Award winning geo-biologist at California Institute of Technology (Caltech) USA and Wood Holes Oceanography Institutions Massachusetts used sophisticated drilling techniques to collect deep subsea floor samples to study microbial life, their interaction and potential implications for the wider life.
The samples were collected from remote areas 80 km north coast of mainland Japan, only accessible by helicopter. Using special techniques, pristine microbial samples were collected and analysed. The researchers found that there was not just one deep sea floor but a diverse community comparable to the surface communities though not as many.
Genetic analysis showed strong similarities. Resources were much limited in the deep subsea floor compelling the microbes to develop strategic survival mechanisms. They developed extremely slow rate of growth, with rate of multiplication extending up to over 100 years increasing there longevity.
The research, Dr Elizabeth Trembath-Reichert, supported by her former supervisor at Caltech Dr Victoria Orphan, suggest there could be some lessons in how we think about longevity and whole host of other life factors.

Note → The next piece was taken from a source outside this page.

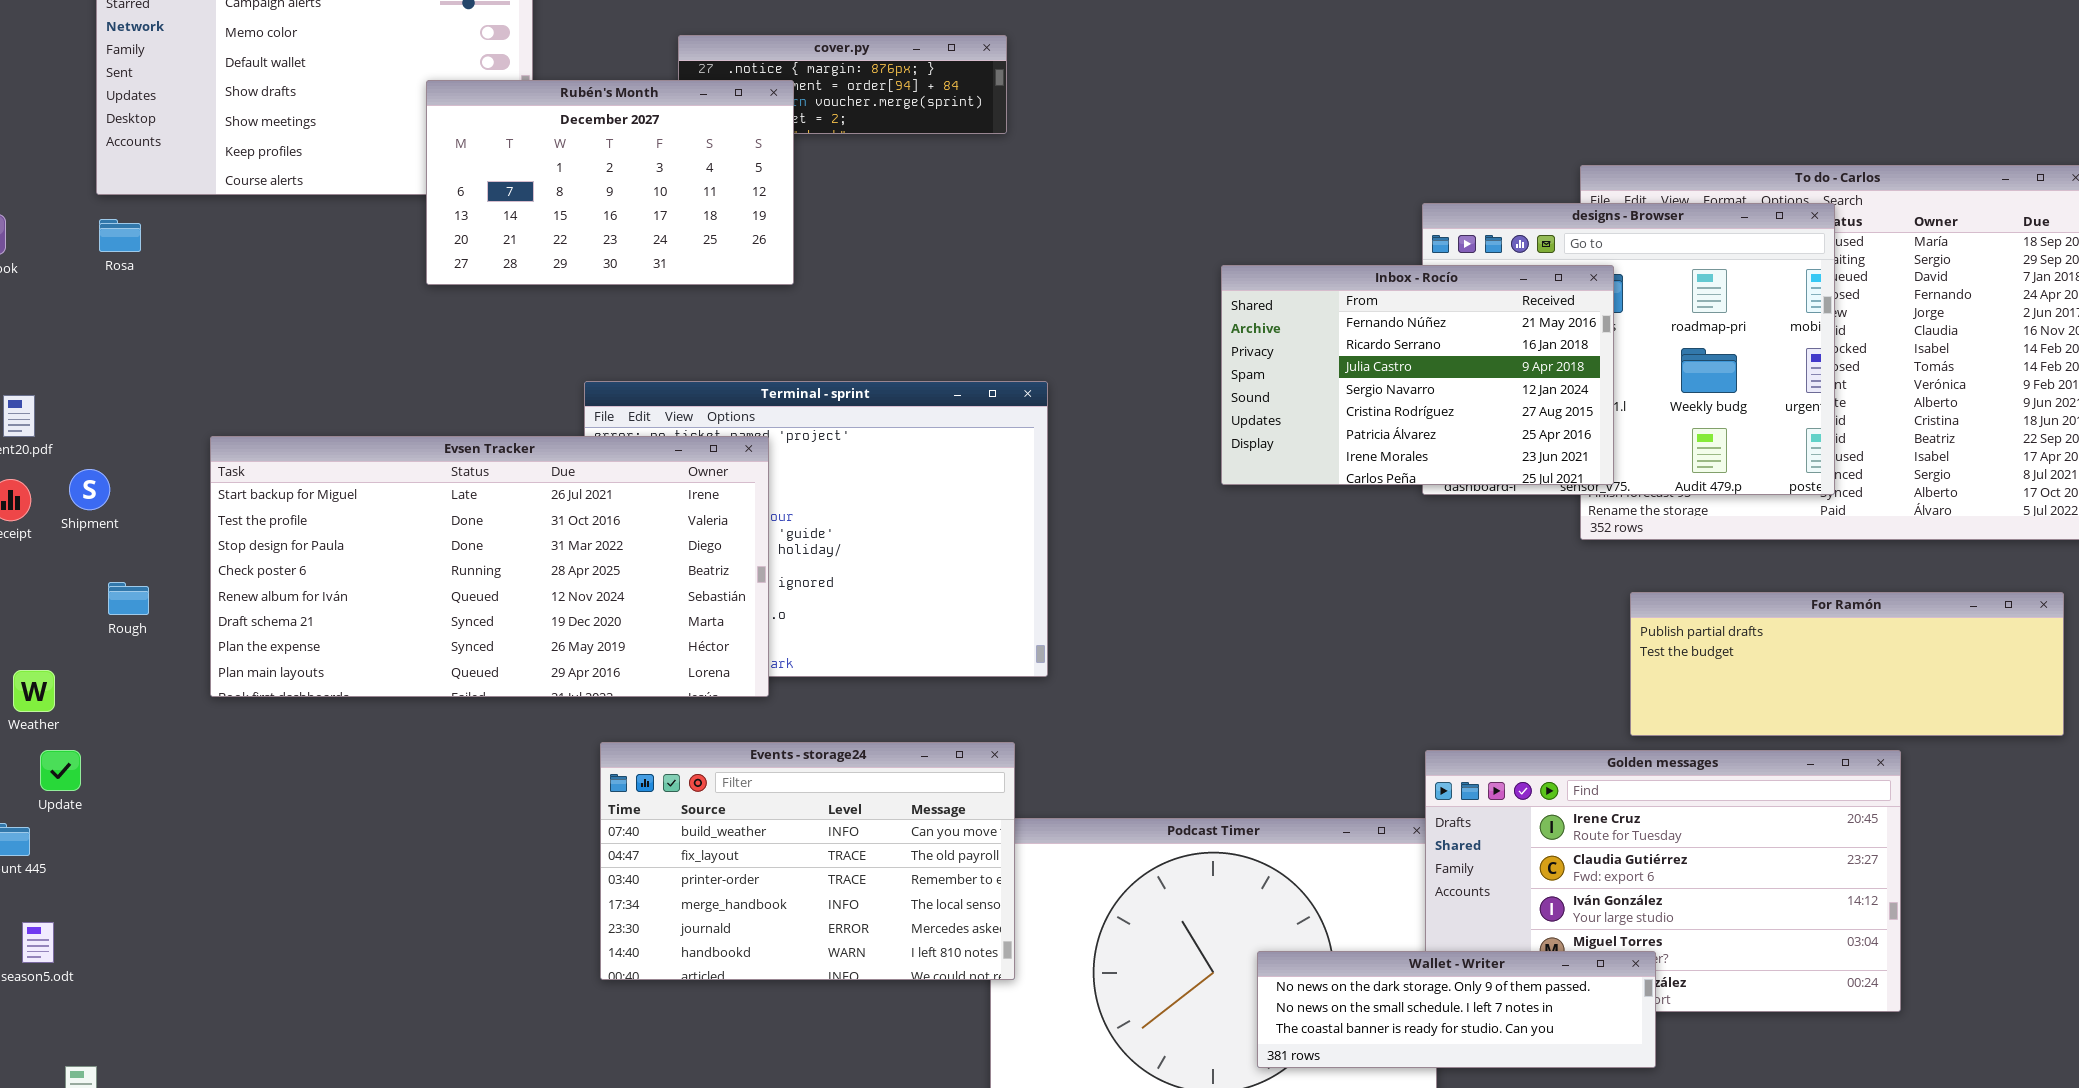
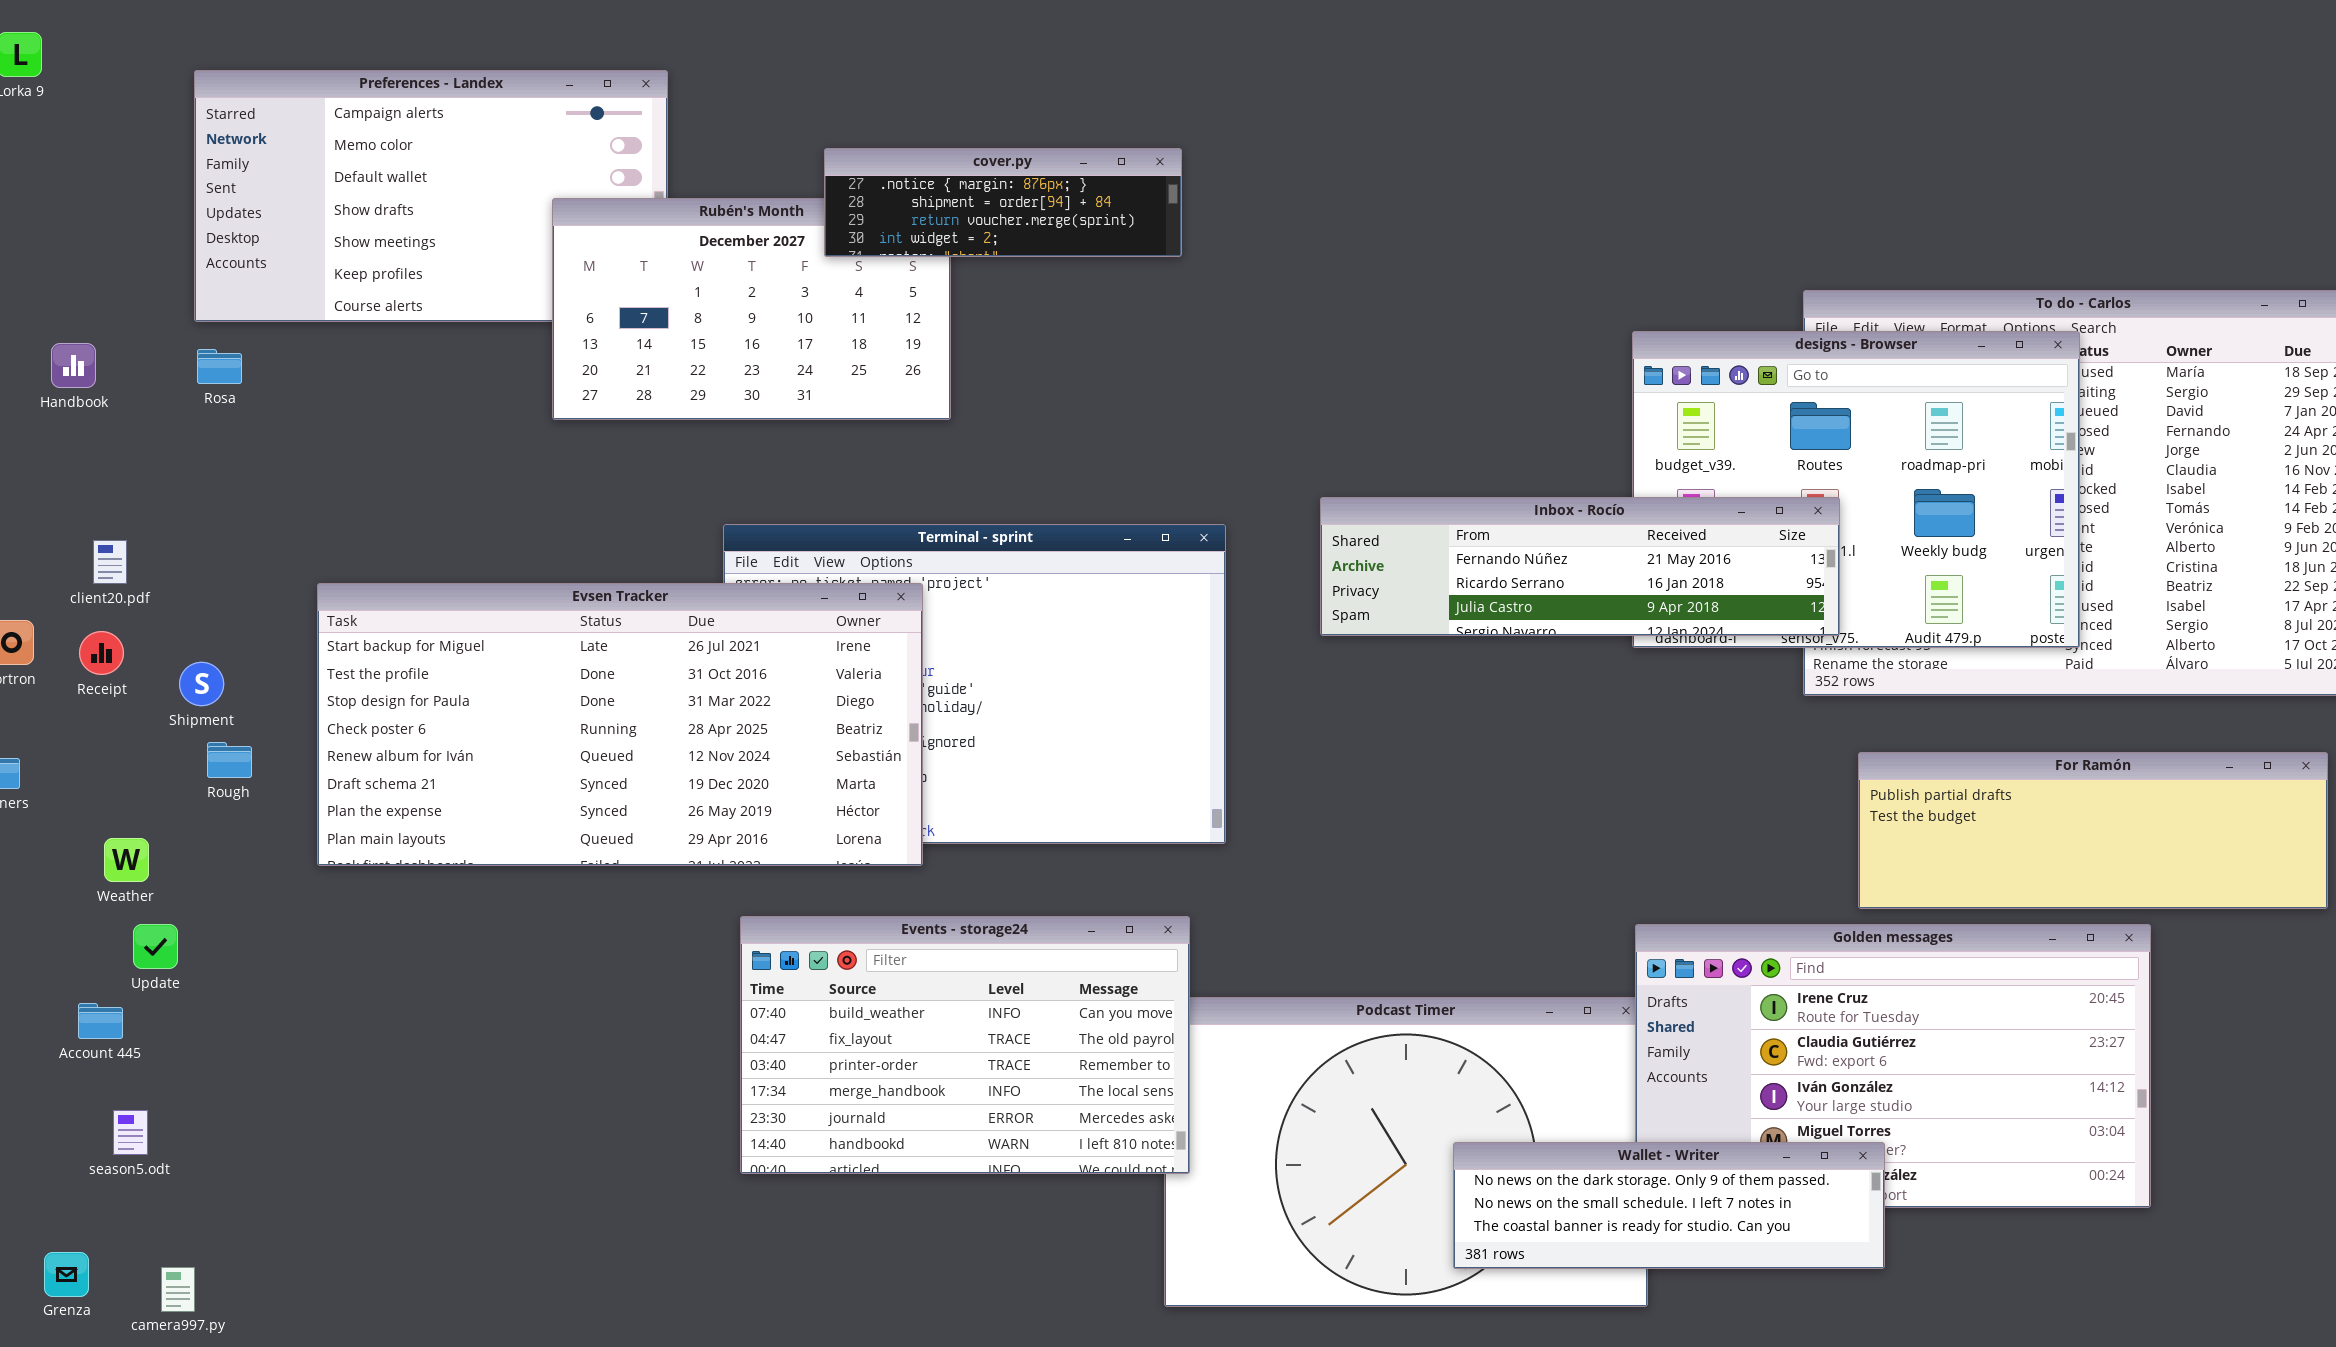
cover.py: [678,35,1007,134] -> [824,148,1182,257], raised
Inbox - Rocío: [1221,265,1614,485] -> [1320,497,1840,636], resized
Shipment: [69,469,110,510] -> [179,662,224,706], moved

Podcast – Deep Subsea Floor Microbial Life
Promoting wellbeing currently has a connotation of exercise or being active, eating well including the 5-a-day fruit portion and sleeping well. Do we need to consider suitable stress situations that forces our cells and the components to adapt to conditions and environment? What type of stress would those be in a modern world? These seem interesting questions to be answered by more radical research.